• **Input material**

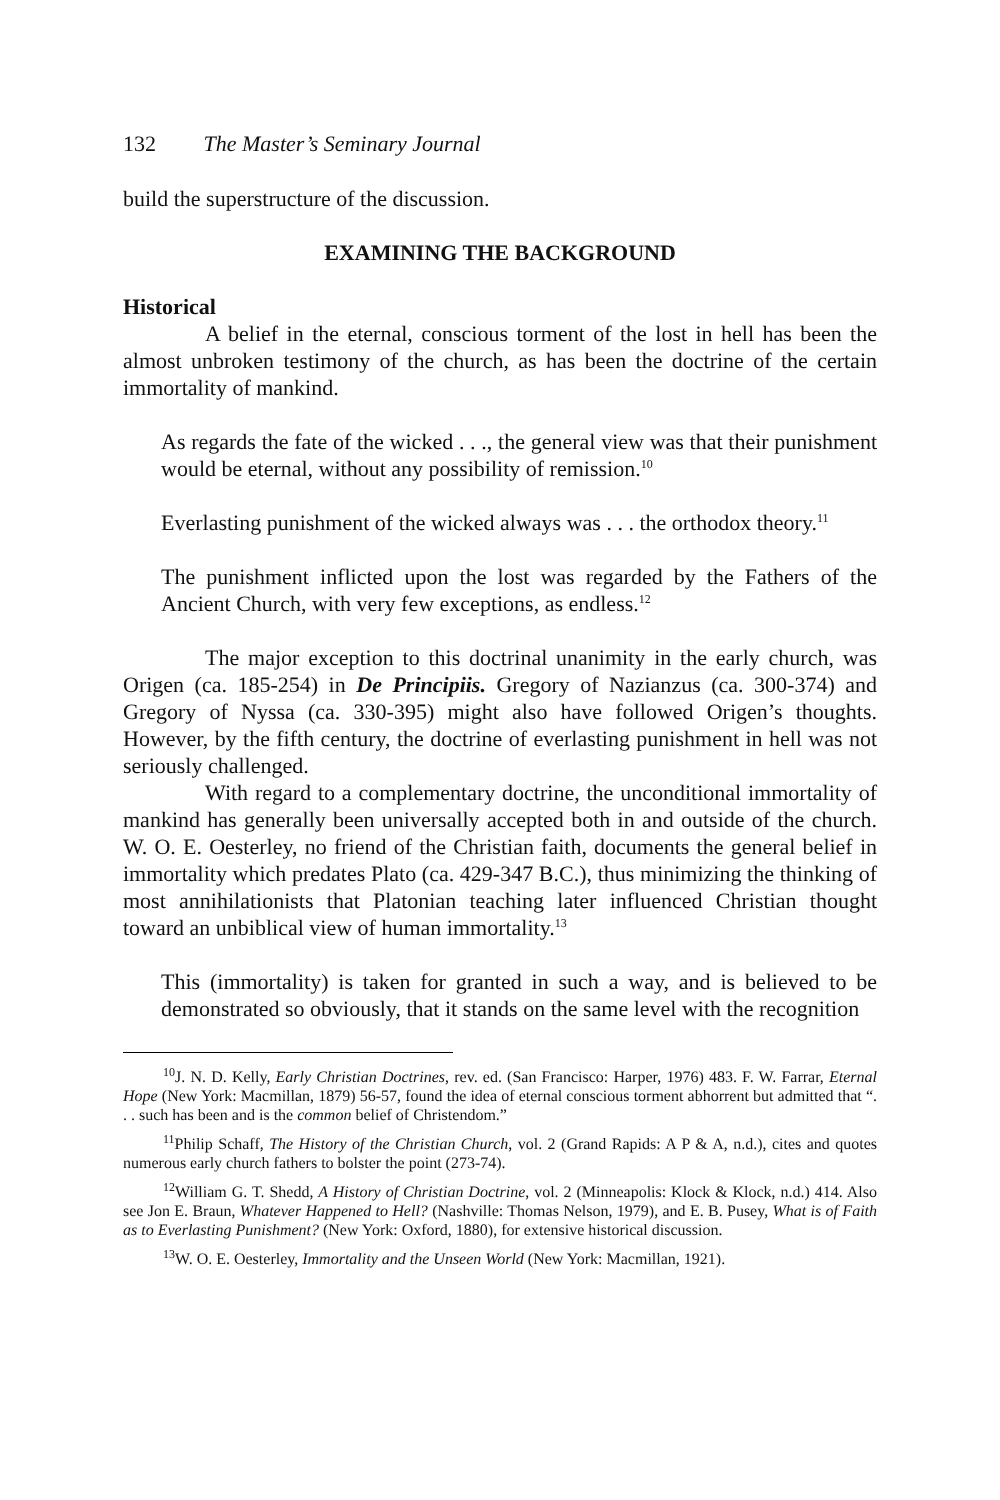132 The Master’s Seminary Journal
build the superstructure of the discussion.
EXAMINING THE BACKGROUND
Historical
A belief in the eternal, conscious torment of the lost in hell has been the almost unbroken testimony of the church, as has been the doctrine of the certain immortality of mankind.
As regards the fate of the wicked . . ., the general view was that their punishment would be eternal, without any possibility of remission.<sup>10</sup>
Everlasting punishment of the wicked always was . . . the orthodox theory.<sup>11</sup>
The punishment inflicted upon the lost was regarded by the Fathers of the Ancient Church, with very few exceptions, as endless.<sup>12</sup>
The major exception to this doctrinal unanimity in the early church, was Origen (ca. 185-254) in De Principiis. Gregory of Nazianzus (ca. 300-374) and Gregory of Nyssa (ca. 330-395) might also have followed Origen’s thoughts. However, by the fifth century, the doctrine of everlasting punishment in hell was not seriously challenged.
With regard to a complementary doctrine, the unconditional immortality of mankind has generally been universally accepted both in and outside of the church. W. O. E. Oesterley, no friend of the Christian faith, documents the general belief in immortality which predates Plato (ca. 429-347 B.C.), thus minimizing the thinking of most annihilationists that Platonian teaching later influenced Christian thought toward an unbiblical view of human immortality.<sup>13</sup>
This (immortality) is taken for granted in such a way, and is believed to be demonstrated so obviously, that it stands on the same level with the recognition
<sup>10</sup> J. N. D. Kelly, Early Christian Doctrines, rev. ed. (San Francisco: Harper, 1976) 483. F. W. Farrar, Eternal Hope (New York: Macmillan, 1879) 56-57, found the idea of eternal conscious torment abhorrent but admitted that “. . . such has been and is the common belief of Christendom.”
<sup>11</sup> Philip Schaff, The History of the Christian Church, vol. 2 (Grand Rapids: A P & A, n.d.), cites and quotes numerous early church fathers to bolster the point (273-74).
<sup>12</sup> William G. T. Shedd, A History of Christian Doctrine, vol. 2 (Minneapolis: Klock & Klock, n.d.) 414. Also see Jon E. Braun, Whatever Happened to Hell? (Nashville: Thomas Nelson, 1979), and E. B. Pusey, What is of Faith as to Everlasting Punishment? (New York: Oxford, 1880), for extensive historical discussion.
<sup>13</sup> W. O. E. Oesterley, Immortality and the Unseen World (New York: Macmillan, 1921).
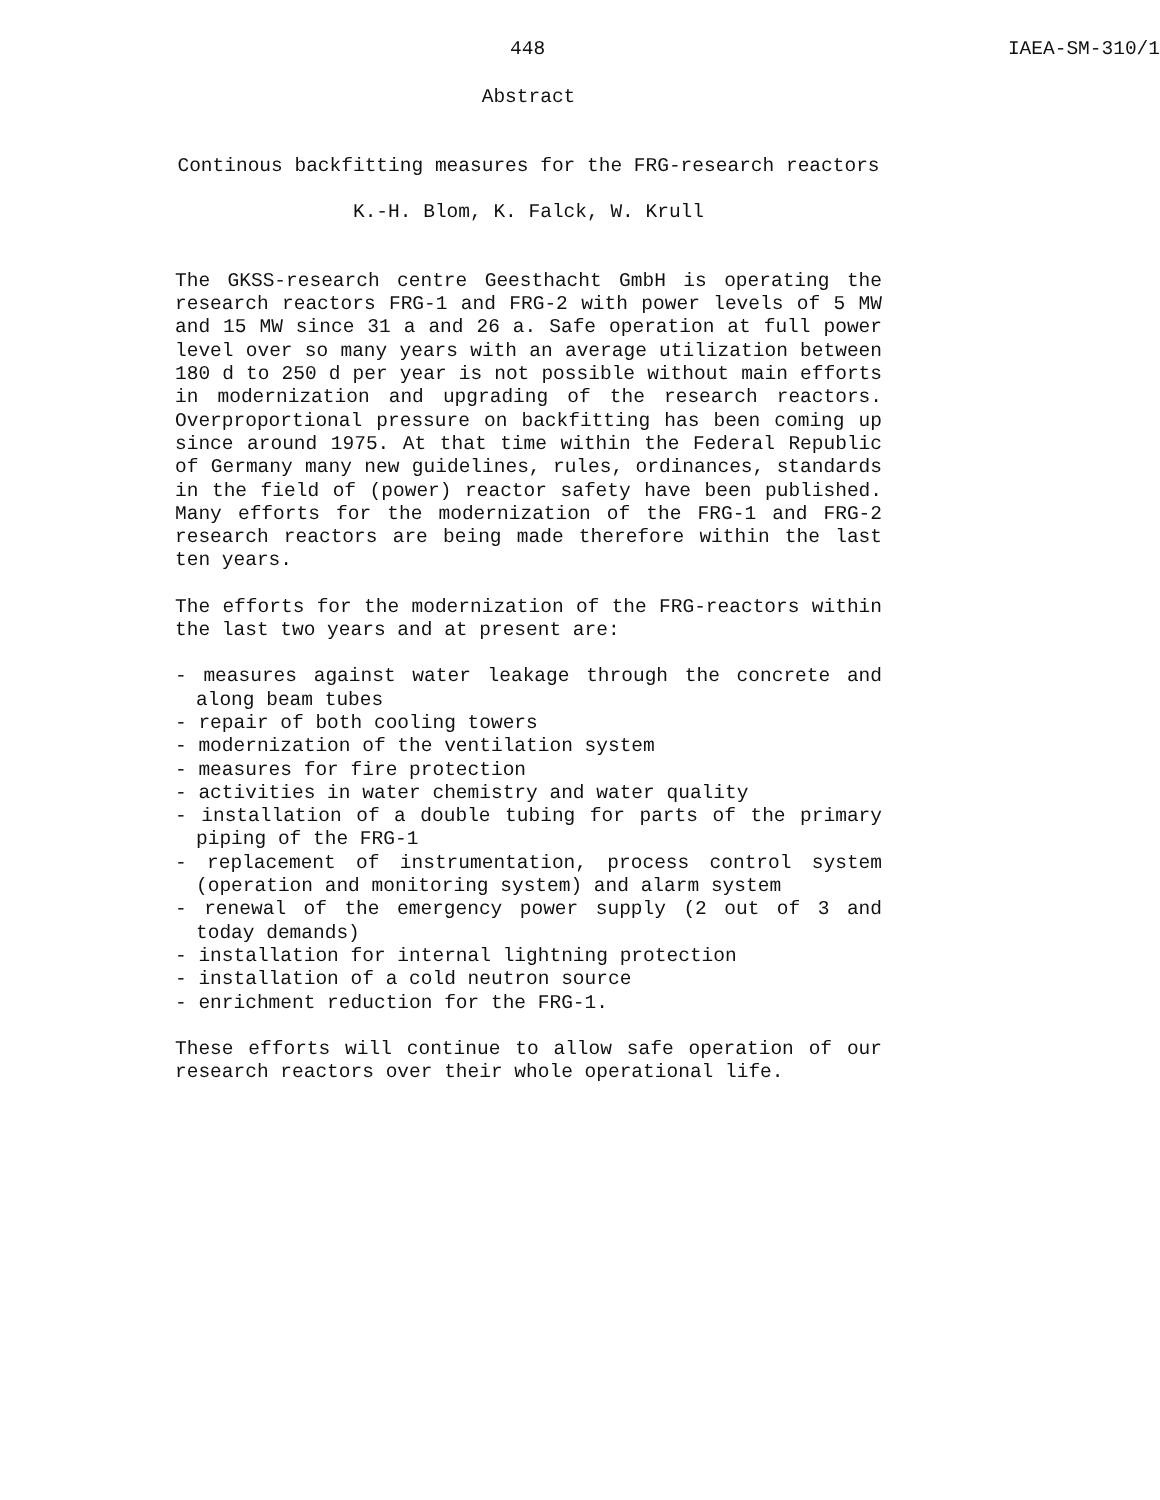448 IAEA-SM-310/1
Abstract
Continous backfitting measures for the FRG-research reactors
K.-H. Blom, K. Falck, W. Krull
The GKSS-research centre Geesthacht GmbH is operating the research reactors FRG-1 and FRG-2 with power levels of 5 MW and 15 MW since 31 a and 26 a. Safe operation at full power level over so many years with an average utilization between 180 d to 250 d per year is not possible without main efforts in modernization and upgrading of the research reactors. Overproportional pressure on backfitting has been coming up since around 1975. At that time within the Federal Republic of Germany many new guidelines, rules, ordinances, standards in the field of (power) reactor safety have been published. Many efforts for the modernization of the FRG-1 and FRG-2 research reactors are being made therefore within the last ten years.
The efforts for the modernization of the FRG-reactors within the last two years and at present are:
- measures against water leakage through the concrete and along beam tubes
- repair of both cooling towers
- modernization of the ventilation system
- measures for fire protection
- activities in water chemistry and water quality
- installation of a double tubing for parts of the primary piping of the FRG-1
- replacement of instrumentation, process control system (operation and monitoring system) and alarm system
- renewal of the emergency power supply (2 out of 3 and today demands)
- installation for internal lightning protection
- installation of a cold neutron source
- enrichment reduction for the FRG-1.
These efforts will continue to allow safe operation of our research reactors over their whole operational life.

• **What needs to be done**
Each line above that holds the string "discussion" should be copied and shown.

• **Solution for this exercise**
build the superstructure of the discussion.
<sup>12</sup> William G. T. Shedd, A History of Christian Doctrine, vol. 2 (Minneapolis: Klock & Klock, n.d.) 414. Also see Jon E. Braun, Whatever Happened to Hell? (Nashville: Thomas Nelson, 1979), and E. B. Pusey, What is of Faith as to Everlasting Punishment? (New York: Oxford, 1880), for extensive historical discussion.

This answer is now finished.